:: Text passage ::
Set of real numbers in a finite number of words

mathman

Quote by SteveL27

I don't believe there is any positive integer that can't be described in a finite number of words. So the set you've defined is empty, and has no smallest member.

Any finite integer has an English-language name -- "eleven billion, eight hundred seventy million, six hundred two thousand, and 47" is the English language name for a particular number.

Every number has such a name, as long as we're allowed to keep making up names for the powers of 1000, like thousand, million, billion, trillion, humonga-gazillion, etc.

Currently only finitely many of these are defined.

But even this is not a problem. If you didn't have a name for a million, a thousand thousand would do. So in fact we can just say that "one thousand thousand thousand thousand" stands for 10^12, whether there's a name for it or not.

With that convention, every positive integer can be named in a finite number of words.

I believe the original paradox is "the smallest positive integer that can not be named is less than 1000 syllables." Now THAT defines a particular positive integer which we just named or characterized in less than 1000 syllables. So that's a valid paradox.

To repeat: "the smallest positive number than cannot be defined by a finite number of words" does not exist; because every positive number (assuming you mean integer) can be described in a finite number of words.
:::
Exercise brief: Reproduce the stretch of the forum thread on naming numbers in a finite number of words from "Set of real" through "these are defined.".
:: Information provided ::
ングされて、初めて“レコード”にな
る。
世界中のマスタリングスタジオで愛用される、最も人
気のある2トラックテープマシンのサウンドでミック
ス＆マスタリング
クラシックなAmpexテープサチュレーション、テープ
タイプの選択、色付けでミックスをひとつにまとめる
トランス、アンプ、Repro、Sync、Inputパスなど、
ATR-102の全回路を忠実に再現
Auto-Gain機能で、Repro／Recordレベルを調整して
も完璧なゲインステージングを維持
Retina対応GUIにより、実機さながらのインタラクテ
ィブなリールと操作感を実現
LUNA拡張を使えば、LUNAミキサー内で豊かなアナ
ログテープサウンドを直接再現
:::
Task output:
Set of real numbers in a finite number of words

mathman

Quote by SteveL27

I don't believe there is any positive integer that can't be described in a finite number of words. So the set you've defined is empty, and has no smallest member.

Any finite integer has an English-language name -- "eleven billion, eight hundred seventy million, six hundred two thousand, and 47" is the English language name for a particular number.

Every number has such a name, as long as we're allowed to keep making up names for the powers of 1000, like thousand, million, billion, trillion, humonga-gazillion, etc.

Currently only finitely many of these are defined.